Exercises:
A – From the yoga article below, reproduce word for word the passage starting at "In the US, the" and ending at "argument against this.".
B – Condense the paragraph of the yoga article below that begins "In the US, the number of people practicing yoga" into a shorter version that retains its main facts.
C – List every health condition or mental-health measure for which the yoga article below gives a percentage reduction, together with that percentage.

Passage shown:
---

There is a group of people, ranging from children to the elderly, and from the remote corners of Nepal to the heart of the ever-bustling New York City, who have drastically improved their health. They have unlocked the key to longevity.
These people have 87% less chance of being diagnosed with heart disease, 55% less chance of developing malignant tumours, and 30% less chance of catching infectious diseases.
Impressive right? It is just the start. This group also has seen improvements in mental wellbeing–there has been a decrease in depression by 33%, anxiety by 26% and overall distress by 32%.
As we are continuously bombarded with fast food, pollution, and unhealthy lifestyle choices everywhere we look, it seems miraculous that such improvement can be achieved in modern day life.
What is even more unbelievable is that these people are not taking some new ‘miracle’ drug, there is no secret concoction developed in a lab. Instead, what this group of people are doing, is something that has been around for millions of years: yoga.
What’s So Good About Yoga?
If you are unfamiliar with yoga, you may think that it is just a bit of stretching; similar perhaps to what you do before your gym workout. This is not the case (although it is good for increasing your flexibility).
So, what is the difference between regular exercise and yoga? “Exercise is important, but yoga is so much more than just exercise,” internationally renowned yoga teacher, Laura Plumb, explains.
It gives you the benefits of exercise but it also gives you benefits that go well beyond exercise…Mindfulness, awareness, awareness on your breath.
In fact, yoga is so beneficial that in ancient times it was only for royalty and the scholarly class. Luckily for our health, that is no longer the case… now, anyone, anywhere in the world can practice yoga. In fact, there are currently at least 300 million yogis worldwide. That is one hell of a lot of yoga!
In the US, the number of people practicing yoga almost doubled in just four years–from 20 million in 2012 to 37 million in 2016. While those are pretty impressive numbers, the US is not the country which is embracing yoga the fastest–that award goes to Japan with an astounding 413% growth in the practice over 5 years.
Yoga is Here to Stay
While some may see this growth as just another trend that will fade away as fast as it came, the longevity of the practice and the undeniable health benefits (which have always been present but only recently widely acknowledged), are a good argument against this.

---

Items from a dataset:
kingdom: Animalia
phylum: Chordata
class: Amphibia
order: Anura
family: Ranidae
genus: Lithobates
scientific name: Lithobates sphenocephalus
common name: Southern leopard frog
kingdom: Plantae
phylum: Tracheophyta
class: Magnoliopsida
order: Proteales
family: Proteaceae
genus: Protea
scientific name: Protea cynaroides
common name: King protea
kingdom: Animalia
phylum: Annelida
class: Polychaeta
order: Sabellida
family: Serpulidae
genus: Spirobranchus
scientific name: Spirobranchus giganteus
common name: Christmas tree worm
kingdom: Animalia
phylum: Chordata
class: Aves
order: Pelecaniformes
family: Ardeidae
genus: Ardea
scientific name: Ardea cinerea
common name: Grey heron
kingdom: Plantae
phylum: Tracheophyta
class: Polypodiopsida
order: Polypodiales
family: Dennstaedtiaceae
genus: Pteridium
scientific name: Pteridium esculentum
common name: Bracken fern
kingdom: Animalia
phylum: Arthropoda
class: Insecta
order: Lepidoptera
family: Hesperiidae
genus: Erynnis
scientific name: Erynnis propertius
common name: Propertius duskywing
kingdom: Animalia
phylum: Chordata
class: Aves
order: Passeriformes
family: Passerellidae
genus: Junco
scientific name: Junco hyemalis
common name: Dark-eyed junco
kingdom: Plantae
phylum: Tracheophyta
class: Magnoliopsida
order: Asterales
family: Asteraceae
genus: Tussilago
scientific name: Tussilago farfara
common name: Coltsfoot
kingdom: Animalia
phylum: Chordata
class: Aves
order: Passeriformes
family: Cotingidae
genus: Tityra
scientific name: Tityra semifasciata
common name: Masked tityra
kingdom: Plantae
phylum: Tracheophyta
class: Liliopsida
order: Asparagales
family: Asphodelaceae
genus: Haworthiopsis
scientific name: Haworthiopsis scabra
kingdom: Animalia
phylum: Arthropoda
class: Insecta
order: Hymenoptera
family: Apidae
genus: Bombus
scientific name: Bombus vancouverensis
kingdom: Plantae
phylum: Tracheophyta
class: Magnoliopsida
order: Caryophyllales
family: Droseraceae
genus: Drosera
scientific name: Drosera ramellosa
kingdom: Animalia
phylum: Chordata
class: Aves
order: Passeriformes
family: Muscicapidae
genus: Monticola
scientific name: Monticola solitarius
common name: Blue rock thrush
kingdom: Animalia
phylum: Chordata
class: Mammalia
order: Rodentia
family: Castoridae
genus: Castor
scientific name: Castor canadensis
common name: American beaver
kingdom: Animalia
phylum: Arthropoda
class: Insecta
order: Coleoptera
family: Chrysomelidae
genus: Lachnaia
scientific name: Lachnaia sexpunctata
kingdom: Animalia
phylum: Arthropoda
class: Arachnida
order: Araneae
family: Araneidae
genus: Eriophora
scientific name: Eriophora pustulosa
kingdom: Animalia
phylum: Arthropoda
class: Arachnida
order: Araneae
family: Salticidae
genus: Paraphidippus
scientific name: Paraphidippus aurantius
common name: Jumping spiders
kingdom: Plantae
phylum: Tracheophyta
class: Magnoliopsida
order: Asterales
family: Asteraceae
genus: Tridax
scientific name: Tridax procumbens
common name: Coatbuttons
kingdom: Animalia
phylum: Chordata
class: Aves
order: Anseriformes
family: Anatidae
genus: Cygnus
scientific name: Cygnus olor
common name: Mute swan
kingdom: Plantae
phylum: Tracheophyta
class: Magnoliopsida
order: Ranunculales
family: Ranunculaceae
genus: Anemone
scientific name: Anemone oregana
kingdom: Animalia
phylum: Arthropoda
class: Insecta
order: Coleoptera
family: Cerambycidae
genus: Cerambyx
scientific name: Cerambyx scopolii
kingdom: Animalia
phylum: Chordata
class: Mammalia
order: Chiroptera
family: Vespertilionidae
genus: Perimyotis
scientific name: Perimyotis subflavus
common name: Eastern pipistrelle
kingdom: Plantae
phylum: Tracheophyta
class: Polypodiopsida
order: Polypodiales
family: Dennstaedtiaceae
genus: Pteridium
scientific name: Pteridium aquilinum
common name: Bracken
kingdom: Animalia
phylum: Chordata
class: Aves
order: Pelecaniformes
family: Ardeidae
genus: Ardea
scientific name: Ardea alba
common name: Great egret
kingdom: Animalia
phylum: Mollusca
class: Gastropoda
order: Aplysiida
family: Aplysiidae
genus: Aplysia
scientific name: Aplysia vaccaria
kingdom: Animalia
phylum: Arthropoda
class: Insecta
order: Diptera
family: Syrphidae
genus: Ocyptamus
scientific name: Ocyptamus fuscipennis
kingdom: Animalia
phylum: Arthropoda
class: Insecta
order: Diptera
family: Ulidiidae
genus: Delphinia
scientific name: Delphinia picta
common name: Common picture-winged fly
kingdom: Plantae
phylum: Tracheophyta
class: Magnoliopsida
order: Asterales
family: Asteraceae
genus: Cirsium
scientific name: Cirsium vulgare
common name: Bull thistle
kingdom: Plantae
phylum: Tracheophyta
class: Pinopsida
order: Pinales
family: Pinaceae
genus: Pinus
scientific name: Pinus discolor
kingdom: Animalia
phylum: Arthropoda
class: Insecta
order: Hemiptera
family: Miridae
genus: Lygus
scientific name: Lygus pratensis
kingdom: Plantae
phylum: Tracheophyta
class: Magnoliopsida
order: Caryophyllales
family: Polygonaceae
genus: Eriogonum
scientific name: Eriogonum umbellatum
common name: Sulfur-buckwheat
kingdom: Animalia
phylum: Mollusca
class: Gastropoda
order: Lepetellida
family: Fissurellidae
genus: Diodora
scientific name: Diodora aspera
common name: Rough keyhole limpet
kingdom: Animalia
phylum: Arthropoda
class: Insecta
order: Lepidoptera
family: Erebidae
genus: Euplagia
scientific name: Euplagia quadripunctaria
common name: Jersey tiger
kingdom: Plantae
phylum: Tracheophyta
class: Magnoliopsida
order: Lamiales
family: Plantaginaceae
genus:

---

Exercise solutions:
A –
In the US, the number of people practicing yoga almost doubled in just four years–from 20 million in 2012 to 37 million in 2016. While those are pretty impressive numbers, the US is not the country which is embracing yoga the fastest–that award goes to Japan with an astounding 413% growth in the practice over 5 years.
Yoga is Here to Stay
While some may see this growth as just another trend that will fade away as fast as it came, the longevity of the practice and the undeniable health benefits (which have always been present but only recently widely acknowledged), are a good argument against this.

B – The number of people practicing yoga in the US rose from 20 million in 2012 to 37 million in 2016, nearly doubling in four years. Japan is adopting yoga faster still, with 413% growth over five years.

C –
- Heart disease: 87%
- Malignant tumours: 55%
- Infectious diseases: 30%
- Depression: 33%
- Anxiety: 26%
- Overall distress: 32%